The GolfBoard is made by the Solboard company in Bend, Oregon (West coast, naturally) and while the GolfBoard is becoming more frequently spotted in the United States and is being rented out to golfers at more than 300 golf courses worldwide, it remains a very rare breed on this side of the Atlantic. There are less than 50 GolfBoards in the UK at the time of writing, but Barry is waiting patiently for more open golf courses and an economic bounce-back in 2021.
“I am very optimistic for 2021,” he says. “Renting GolfBoards to golfers can be a nice revenue stream for clubs, they take up less storage space than buggies and they don’t damage golf course turf like buggies either.”
It is a frequent claim from single-rider sellers that their product causes less turf damage than a golf buggy, yet the scientific evidence of this is scarce. These single riders may be lighter than a buggy, yet buggies spread their load via four wide tires, and it might jar with golf course managers and superintendents to accept single two-wheel riders after they spent much of the summer lockdown chasing away maverick mountain bikers.
Safe, easy to learn, and environmentally friendly, anyone can ‘Surf the Earth’ on the GolfBoard like a pro in just a few minutes.
So, while 2020 was a breakthrough year for the single rider in the United States, it will take longer for the trend to take hold in the more traditional lands of the UK.
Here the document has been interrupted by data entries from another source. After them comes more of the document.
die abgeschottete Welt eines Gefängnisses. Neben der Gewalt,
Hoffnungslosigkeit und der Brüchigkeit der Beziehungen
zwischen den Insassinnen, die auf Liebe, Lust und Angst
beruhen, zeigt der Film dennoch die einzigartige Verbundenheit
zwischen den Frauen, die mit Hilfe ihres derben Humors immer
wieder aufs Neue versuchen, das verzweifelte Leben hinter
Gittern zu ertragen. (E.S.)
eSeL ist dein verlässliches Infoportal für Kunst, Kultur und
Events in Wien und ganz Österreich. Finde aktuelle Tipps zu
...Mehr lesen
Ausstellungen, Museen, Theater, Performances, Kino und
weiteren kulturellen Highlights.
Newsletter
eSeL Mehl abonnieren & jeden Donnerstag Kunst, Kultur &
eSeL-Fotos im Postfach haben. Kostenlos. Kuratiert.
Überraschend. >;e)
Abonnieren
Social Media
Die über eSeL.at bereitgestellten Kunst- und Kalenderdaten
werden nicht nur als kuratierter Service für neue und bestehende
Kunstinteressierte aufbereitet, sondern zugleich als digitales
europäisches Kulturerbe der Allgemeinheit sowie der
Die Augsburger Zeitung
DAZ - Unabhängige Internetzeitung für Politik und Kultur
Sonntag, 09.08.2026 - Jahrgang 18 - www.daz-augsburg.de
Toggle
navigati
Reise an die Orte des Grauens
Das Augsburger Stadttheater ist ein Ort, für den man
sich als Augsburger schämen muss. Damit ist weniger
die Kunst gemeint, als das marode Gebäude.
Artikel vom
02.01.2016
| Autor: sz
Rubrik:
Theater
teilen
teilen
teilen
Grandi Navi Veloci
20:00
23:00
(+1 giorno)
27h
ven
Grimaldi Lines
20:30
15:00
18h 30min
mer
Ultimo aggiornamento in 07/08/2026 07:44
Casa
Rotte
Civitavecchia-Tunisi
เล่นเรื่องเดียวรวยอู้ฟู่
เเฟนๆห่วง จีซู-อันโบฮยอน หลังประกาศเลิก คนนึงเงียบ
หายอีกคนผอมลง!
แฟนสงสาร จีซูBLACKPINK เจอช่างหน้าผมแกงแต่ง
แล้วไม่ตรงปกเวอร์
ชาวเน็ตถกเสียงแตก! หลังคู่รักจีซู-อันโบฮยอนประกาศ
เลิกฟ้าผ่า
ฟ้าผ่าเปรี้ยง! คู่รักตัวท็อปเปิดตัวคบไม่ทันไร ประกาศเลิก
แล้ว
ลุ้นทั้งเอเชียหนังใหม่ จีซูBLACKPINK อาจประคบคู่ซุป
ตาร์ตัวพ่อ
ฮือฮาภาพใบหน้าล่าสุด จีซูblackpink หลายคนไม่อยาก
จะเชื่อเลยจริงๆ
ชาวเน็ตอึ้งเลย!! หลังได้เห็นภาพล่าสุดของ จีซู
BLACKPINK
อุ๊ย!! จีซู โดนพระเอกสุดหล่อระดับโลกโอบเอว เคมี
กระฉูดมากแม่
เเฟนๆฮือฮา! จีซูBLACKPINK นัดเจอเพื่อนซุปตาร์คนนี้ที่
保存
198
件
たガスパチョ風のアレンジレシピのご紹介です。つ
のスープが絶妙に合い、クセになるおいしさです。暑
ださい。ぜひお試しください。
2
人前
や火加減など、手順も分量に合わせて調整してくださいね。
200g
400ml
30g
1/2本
“This is a long-term, five or 10-year progression to seeing clubs with their own fleets of single-rider vehicles,” estimates Finn Cycle’s Freemantle. “Golfers and clubs will slowly get used to the idea and gradually appreciate the benefits.”
A century on from his cycled rounds of golf at home in New Jersey, it is a pity that Rockefeller cannot see how his idea is taking hold in America. “I told you so,” he’d say.